Data for analysis:
════
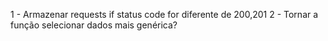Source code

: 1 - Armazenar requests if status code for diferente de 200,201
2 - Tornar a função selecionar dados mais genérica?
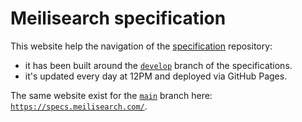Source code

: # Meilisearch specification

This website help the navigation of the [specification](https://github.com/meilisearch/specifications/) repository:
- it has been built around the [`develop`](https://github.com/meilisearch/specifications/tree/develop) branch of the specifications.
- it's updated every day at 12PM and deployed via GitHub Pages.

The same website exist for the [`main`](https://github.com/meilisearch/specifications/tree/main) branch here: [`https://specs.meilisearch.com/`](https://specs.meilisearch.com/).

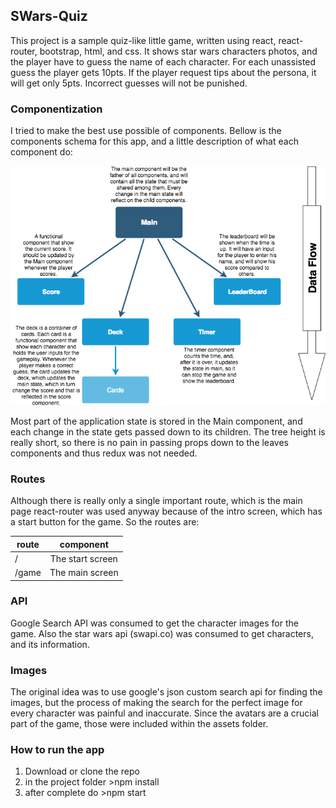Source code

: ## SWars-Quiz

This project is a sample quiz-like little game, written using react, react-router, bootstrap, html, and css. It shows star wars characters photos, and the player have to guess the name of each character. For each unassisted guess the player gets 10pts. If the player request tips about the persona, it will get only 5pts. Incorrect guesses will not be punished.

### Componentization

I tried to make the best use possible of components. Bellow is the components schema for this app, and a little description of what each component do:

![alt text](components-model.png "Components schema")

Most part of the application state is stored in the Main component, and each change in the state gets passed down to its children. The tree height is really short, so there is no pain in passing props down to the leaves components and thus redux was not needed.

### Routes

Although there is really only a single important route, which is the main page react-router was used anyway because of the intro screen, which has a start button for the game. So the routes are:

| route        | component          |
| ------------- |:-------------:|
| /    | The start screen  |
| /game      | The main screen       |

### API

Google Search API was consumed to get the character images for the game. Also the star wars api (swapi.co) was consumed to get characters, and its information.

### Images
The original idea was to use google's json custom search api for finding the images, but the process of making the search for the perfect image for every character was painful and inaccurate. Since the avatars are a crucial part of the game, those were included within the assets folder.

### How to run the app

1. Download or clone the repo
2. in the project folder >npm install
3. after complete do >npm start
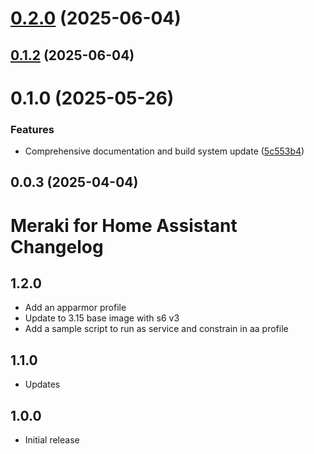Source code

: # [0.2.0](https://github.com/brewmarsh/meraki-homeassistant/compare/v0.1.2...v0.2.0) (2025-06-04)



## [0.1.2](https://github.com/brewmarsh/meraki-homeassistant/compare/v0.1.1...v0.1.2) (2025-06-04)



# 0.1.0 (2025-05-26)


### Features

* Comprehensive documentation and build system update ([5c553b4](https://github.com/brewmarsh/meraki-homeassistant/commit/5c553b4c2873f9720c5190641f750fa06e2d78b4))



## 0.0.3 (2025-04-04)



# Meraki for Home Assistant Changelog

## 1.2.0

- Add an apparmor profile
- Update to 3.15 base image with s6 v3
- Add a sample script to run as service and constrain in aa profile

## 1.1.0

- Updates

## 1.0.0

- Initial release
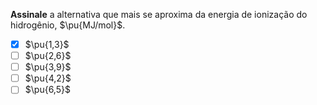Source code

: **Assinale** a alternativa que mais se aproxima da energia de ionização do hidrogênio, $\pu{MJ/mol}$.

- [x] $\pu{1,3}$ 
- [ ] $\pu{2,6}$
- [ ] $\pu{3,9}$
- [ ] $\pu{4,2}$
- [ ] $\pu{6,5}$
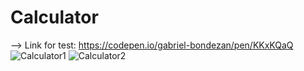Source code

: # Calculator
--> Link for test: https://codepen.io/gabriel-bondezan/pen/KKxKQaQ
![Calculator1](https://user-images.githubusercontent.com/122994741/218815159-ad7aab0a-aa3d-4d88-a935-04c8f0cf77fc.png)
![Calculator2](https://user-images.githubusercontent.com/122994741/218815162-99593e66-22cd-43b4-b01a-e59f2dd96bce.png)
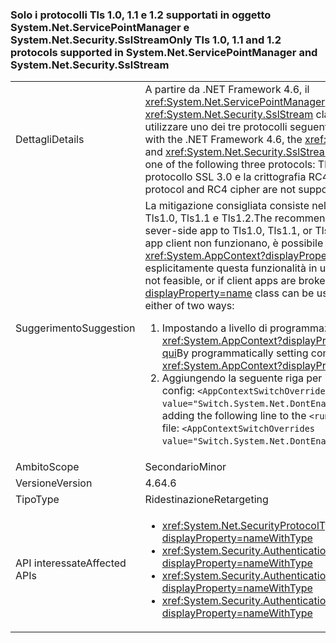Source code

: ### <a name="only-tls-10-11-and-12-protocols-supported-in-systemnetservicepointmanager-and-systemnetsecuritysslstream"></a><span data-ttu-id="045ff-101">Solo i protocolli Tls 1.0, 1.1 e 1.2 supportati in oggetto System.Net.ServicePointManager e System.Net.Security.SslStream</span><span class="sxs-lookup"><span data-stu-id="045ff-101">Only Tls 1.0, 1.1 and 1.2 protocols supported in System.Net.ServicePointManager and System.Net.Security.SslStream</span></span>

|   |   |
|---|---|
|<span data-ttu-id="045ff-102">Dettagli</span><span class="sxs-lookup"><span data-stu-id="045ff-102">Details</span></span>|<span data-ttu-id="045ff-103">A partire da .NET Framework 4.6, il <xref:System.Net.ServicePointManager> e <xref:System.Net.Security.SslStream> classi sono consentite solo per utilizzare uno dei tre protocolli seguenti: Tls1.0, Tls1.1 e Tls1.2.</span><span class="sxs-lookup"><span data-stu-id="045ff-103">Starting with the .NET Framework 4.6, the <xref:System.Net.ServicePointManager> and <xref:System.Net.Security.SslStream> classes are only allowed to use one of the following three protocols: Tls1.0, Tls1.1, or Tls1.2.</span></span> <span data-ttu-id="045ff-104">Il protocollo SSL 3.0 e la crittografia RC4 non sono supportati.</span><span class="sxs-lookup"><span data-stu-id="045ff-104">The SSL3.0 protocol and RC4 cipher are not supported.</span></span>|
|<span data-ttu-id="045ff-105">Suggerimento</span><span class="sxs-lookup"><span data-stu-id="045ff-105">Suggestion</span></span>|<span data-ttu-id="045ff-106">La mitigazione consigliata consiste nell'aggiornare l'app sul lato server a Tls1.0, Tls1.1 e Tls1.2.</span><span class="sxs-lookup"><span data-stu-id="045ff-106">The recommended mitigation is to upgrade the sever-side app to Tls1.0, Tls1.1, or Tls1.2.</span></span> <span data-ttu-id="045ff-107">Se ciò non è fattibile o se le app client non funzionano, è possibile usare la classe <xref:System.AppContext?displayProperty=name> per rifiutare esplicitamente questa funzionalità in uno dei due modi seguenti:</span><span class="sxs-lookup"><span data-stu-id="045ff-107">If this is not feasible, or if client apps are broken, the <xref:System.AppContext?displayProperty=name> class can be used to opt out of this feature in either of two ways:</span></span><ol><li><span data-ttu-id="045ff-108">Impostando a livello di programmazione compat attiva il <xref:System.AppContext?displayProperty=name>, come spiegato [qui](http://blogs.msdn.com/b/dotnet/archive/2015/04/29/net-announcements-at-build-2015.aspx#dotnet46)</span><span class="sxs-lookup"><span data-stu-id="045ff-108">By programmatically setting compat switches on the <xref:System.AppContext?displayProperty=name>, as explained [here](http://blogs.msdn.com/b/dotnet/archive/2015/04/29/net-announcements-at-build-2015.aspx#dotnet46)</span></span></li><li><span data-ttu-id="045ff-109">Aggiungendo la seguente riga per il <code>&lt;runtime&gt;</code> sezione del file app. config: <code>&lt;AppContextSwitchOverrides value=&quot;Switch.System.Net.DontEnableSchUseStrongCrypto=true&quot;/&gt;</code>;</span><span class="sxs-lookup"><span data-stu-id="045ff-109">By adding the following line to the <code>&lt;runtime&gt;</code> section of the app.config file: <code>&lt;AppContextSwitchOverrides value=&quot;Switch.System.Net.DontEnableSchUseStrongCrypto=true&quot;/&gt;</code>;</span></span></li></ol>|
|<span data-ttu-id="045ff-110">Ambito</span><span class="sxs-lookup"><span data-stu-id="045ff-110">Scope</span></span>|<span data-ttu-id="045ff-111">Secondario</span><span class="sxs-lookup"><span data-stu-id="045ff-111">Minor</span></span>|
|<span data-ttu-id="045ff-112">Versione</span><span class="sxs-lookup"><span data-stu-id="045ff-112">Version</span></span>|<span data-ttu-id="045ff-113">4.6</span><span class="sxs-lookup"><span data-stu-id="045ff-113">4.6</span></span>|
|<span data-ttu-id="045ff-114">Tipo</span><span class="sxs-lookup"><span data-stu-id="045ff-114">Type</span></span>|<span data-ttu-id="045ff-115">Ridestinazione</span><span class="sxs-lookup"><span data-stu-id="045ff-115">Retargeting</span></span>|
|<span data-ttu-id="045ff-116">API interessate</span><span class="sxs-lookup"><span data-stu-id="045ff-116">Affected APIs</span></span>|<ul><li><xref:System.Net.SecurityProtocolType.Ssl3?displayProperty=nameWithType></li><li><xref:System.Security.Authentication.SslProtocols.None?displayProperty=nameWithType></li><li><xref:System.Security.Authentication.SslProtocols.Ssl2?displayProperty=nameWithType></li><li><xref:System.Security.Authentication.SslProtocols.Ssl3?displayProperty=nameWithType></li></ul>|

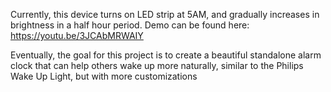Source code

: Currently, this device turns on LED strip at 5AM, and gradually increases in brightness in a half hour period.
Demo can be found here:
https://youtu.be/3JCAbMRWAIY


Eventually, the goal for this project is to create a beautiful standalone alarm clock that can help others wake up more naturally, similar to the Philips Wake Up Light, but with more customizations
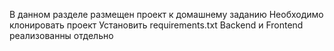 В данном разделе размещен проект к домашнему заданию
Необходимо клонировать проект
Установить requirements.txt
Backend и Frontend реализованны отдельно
════
Your task:
Say how many lines of the listing above include the word "screen", giving the number alone.

Your response:
3